Pouvoir et tentation

Au contraire, une très large part de la série est consacrée au mouvement de résistance que cela provoque. Le fils de Margot passe beaucoup de temps sur Internet à regarder les vidéos d’UrbanDox, un Youtubeur masculiniste qui a malheureusement ses équivalents dans la réalité. Les filles sont déscolarisées, enfermées, soumises à des tests scientifiques invasifs pour évaluer si elles représentent un danger. Il est évidemment aisé de dresser un parallèle entre la volonté, dans la fiction, de contrôler l’EOD (le nom scientifique du pouvoir développé par les adolescentes) et les multiples tentatives, dans la vraie vie, de contrôler le corps des femmes (depuis la contraception à l’avortement).
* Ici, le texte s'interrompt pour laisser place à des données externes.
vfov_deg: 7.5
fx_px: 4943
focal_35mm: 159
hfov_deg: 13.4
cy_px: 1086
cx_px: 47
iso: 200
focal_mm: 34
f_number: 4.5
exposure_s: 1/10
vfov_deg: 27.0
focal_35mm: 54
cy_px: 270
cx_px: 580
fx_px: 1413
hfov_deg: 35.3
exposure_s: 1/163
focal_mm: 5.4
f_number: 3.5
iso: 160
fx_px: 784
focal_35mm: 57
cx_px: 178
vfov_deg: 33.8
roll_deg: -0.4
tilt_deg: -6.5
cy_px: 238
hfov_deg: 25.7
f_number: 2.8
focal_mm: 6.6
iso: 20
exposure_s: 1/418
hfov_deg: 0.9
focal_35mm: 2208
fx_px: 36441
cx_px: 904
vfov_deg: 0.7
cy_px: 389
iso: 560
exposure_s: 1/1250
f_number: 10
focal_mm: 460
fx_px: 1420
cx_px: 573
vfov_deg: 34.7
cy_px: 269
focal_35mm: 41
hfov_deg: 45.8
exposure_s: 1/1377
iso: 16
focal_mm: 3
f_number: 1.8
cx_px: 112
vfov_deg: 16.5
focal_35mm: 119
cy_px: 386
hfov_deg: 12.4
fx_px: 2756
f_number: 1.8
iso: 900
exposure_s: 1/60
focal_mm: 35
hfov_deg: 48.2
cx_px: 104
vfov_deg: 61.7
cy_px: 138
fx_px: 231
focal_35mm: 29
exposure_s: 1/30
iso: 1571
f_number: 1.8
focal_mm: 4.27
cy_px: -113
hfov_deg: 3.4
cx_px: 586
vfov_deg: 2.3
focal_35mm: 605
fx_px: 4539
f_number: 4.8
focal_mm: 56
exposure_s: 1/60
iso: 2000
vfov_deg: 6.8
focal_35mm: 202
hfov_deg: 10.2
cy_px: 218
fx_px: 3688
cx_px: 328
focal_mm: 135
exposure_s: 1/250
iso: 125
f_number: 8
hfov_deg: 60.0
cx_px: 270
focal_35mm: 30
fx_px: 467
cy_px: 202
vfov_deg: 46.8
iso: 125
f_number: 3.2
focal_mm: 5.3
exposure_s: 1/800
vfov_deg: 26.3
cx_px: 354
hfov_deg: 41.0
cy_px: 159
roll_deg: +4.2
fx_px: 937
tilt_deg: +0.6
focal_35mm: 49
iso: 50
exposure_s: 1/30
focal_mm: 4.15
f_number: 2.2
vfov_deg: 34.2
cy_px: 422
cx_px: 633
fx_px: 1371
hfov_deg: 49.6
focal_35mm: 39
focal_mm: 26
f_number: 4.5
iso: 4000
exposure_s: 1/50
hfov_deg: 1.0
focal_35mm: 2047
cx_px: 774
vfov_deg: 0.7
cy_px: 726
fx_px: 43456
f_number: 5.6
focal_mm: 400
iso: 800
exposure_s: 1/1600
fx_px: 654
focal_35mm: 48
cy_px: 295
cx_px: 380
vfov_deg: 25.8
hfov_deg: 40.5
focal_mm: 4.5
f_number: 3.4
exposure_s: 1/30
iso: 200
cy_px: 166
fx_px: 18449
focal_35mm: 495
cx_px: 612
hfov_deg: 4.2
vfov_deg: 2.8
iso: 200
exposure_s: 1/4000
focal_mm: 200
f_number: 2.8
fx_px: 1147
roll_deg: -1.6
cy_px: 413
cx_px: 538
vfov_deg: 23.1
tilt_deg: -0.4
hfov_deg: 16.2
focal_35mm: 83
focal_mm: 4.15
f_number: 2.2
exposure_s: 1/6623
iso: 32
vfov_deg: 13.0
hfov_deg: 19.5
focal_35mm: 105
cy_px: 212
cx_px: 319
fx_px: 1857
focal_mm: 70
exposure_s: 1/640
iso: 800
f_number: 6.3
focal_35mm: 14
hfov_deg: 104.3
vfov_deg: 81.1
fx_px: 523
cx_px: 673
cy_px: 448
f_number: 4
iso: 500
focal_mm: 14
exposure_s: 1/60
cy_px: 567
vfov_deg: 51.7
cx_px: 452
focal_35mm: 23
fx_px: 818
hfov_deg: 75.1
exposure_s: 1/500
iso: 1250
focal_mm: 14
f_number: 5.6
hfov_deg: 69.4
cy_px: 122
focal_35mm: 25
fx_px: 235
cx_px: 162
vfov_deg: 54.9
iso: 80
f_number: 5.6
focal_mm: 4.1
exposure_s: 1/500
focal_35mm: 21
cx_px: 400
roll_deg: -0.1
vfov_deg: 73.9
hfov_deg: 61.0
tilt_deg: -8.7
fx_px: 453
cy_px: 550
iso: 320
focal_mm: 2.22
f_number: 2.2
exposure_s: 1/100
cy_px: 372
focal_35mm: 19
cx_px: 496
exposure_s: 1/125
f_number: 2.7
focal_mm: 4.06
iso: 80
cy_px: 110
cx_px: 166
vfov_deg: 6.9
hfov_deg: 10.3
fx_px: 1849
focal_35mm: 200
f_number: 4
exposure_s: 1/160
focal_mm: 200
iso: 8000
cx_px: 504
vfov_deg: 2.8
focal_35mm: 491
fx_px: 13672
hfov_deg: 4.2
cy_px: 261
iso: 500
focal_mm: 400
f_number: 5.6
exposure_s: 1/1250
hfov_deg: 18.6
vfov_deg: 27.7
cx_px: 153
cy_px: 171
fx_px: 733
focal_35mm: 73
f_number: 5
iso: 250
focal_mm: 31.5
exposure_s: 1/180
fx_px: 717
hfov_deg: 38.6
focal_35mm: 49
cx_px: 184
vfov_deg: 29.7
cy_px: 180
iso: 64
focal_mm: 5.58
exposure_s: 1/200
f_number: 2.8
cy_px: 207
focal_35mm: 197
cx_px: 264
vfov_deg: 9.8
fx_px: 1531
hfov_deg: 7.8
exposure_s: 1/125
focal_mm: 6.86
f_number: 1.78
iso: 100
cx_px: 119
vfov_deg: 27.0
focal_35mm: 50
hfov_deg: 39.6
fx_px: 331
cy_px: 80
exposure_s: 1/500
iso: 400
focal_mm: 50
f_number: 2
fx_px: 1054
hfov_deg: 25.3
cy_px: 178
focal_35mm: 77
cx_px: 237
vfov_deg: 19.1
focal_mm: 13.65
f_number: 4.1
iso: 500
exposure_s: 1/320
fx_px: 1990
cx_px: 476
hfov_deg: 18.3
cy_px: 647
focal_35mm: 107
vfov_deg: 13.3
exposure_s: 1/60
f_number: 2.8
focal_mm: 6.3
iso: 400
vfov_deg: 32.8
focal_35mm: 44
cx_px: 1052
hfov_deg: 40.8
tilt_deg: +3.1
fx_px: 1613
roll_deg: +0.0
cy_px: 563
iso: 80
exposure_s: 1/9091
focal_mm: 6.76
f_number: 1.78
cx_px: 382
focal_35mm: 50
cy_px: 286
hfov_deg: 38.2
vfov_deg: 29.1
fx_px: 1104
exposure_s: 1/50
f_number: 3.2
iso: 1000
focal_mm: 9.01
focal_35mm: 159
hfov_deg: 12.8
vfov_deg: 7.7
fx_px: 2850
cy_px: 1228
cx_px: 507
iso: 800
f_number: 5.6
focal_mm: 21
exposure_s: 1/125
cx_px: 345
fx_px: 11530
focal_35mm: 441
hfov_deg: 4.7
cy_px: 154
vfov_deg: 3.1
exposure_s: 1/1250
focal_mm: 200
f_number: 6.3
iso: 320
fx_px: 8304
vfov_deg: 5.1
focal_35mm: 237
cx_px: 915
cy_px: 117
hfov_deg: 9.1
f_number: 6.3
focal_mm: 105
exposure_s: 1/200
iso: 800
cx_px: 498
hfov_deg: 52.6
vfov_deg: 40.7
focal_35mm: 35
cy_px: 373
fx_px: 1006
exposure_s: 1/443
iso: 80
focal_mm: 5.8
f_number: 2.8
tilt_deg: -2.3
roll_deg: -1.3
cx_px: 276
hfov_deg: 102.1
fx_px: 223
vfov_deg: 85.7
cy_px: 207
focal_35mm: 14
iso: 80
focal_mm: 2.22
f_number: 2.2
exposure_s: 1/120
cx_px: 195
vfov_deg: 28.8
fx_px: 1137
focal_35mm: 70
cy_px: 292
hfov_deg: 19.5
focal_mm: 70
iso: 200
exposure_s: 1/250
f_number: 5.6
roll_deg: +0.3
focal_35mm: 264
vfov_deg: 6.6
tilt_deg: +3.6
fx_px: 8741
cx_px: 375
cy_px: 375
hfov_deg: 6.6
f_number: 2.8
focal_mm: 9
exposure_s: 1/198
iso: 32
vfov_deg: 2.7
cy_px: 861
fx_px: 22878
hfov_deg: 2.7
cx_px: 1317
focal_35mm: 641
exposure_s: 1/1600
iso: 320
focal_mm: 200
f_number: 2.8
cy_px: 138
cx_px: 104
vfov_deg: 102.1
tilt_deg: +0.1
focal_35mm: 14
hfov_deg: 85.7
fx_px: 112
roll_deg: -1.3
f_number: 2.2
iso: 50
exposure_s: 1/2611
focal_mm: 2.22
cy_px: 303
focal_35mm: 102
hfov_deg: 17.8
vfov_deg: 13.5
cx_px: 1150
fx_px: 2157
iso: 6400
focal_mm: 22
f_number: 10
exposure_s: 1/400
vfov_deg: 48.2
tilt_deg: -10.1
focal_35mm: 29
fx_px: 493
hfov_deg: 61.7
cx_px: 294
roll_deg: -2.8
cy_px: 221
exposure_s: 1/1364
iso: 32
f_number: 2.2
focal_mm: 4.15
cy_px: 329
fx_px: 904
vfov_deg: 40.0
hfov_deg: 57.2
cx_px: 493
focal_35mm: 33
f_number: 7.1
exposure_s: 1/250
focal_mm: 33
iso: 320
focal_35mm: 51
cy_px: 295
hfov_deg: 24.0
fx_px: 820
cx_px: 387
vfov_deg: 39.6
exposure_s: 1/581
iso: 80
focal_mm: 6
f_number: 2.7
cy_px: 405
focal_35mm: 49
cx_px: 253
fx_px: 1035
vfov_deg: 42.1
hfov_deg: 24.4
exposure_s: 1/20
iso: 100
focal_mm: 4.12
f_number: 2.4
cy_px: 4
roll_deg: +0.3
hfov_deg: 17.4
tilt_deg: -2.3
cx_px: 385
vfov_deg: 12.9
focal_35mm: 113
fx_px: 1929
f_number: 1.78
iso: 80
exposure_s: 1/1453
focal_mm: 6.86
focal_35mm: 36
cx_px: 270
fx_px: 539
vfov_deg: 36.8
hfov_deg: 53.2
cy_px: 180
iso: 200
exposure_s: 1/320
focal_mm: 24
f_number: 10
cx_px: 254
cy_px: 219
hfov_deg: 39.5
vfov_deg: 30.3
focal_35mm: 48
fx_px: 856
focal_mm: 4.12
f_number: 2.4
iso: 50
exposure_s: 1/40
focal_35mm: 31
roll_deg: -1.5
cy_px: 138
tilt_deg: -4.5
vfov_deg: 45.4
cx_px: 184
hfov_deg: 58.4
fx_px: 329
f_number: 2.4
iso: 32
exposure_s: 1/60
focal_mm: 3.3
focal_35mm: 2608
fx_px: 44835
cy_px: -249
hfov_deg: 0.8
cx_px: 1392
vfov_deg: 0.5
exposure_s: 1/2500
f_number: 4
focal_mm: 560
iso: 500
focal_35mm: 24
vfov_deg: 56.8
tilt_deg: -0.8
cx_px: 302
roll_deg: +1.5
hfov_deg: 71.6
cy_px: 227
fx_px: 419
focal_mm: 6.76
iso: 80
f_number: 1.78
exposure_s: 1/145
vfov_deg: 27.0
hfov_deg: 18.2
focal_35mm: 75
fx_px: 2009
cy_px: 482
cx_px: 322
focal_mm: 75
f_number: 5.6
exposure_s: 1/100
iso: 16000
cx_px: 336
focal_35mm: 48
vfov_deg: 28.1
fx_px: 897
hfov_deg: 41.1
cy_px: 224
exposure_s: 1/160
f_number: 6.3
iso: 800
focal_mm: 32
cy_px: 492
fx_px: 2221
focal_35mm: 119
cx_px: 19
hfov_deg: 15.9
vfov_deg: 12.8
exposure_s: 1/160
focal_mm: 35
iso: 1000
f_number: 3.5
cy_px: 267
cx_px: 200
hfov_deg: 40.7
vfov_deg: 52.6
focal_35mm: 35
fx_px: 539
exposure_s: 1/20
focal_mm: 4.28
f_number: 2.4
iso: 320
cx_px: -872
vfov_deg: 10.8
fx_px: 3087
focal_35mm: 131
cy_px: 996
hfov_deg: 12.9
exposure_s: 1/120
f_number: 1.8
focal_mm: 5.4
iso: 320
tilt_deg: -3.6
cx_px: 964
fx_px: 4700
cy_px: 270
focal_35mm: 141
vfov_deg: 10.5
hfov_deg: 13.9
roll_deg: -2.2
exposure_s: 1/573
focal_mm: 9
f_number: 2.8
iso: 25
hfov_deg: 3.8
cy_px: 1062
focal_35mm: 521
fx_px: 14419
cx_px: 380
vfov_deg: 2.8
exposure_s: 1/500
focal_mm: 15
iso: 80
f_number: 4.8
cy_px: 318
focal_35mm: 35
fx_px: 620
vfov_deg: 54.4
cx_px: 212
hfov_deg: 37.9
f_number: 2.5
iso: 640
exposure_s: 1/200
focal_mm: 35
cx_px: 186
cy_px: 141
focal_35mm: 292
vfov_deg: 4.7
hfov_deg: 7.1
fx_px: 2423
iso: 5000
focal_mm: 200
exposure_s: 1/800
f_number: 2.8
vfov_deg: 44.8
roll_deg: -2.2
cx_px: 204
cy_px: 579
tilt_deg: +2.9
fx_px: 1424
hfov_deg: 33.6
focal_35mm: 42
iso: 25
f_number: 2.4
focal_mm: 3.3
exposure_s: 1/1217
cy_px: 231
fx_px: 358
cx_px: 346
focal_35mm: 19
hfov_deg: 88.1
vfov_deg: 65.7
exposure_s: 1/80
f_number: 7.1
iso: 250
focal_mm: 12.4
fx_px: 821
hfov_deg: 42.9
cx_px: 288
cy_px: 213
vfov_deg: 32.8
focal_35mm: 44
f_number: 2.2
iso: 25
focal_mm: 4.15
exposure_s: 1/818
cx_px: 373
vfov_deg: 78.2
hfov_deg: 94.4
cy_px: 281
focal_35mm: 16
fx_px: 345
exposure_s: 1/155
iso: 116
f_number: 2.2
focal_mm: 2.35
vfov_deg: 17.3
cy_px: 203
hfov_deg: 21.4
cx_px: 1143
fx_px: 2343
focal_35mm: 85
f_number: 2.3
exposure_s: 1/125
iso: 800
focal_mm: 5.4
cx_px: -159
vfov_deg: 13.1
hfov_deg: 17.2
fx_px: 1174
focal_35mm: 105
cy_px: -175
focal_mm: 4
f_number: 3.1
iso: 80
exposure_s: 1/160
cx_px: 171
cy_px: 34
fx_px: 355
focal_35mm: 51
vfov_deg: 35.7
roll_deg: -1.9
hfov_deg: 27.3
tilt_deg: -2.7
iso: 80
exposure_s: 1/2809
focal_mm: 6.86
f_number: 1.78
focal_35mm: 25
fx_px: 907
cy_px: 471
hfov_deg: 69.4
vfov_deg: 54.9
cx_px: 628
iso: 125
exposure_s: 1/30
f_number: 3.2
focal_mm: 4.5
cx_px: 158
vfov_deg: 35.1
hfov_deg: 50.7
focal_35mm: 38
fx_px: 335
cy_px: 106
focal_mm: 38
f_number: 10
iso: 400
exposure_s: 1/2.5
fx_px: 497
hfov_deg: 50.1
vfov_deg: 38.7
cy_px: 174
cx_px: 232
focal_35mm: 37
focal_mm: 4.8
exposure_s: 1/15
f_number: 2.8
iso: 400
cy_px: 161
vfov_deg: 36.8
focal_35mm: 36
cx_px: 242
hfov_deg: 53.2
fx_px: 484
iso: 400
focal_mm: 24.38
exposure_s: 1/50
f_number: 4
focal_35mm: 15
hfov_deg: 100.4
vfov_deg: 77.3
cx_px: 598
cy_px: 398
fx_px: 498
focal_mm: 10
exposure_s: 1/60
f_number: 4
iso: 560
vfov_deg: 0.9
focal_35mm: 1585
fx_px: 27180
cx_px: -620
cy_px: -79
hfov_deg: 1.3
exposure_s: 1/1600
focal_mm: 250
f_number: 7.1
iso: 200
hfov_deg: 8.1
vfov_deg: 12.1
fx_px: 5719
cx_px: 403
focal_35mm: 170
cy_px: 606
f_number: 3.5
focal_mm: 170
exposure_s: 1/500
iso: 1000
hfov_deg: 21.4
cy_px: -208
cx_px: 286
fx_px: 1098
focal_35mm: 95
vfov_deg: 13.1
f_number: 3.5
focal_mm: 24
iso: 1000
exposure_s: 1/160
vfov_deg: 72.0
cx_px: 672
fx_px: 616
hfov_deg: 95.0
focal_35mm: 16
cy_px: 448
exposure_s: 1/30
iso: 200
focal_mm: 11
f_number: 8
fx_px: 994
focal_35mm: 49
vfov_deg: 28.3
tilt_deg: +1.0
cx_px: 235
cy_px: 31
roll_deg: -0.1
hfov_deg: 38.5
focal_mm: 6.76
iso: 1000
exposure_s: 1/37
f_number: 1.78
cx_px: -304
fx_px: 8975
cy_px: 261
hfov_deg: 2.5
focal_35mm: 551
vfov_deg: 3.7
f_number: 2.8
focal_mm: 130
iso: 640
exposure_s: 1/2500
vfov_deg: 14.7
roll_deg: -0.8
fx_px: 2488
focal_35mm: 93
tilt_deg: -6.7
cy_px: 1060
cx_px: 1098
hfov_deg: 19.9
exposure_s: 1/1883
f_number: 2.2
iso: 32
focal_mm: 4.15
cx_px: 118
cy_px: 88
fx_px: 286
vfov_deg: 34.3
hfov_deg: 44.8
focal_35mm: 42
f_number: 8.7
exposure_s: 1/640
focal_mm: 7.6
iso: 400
«Un grand pouvoir implique de grandes responsabilités», disait l’oncle Ben à Spider-Man dans les comics. Dans «The Power», un grand pouvoir implique aussi une grande tentation. Celle, justement, de la vengeance et de la domination sans partage. La série n’élude rien des dérives potentielles d’une inégalité de genre inversée. Il est à la fois fascinant et terrifiant de voir, par exemple, comment sont traitées les relations sexuelles dans la série, la peur qu’elles suscitent désormais chez les jeunes garçons et la rapidité avec laquelle les filles assimilent les codes toxiques des dominants. Moins efficace lorsqu’elle délègue à ses personnages le soin d’expliquer ses enjeux au lieu de les montrer, «The Power» se rattrape chaque fois à son casting impeccable (Toni Collette, dans le rôle de Margot, mais surtout une tripotée de jeunes acteurs prometteurs) et son rythme intense. Une chose est sûre: la fin appelle une deuxième saison, et nous serons au rendez-vous.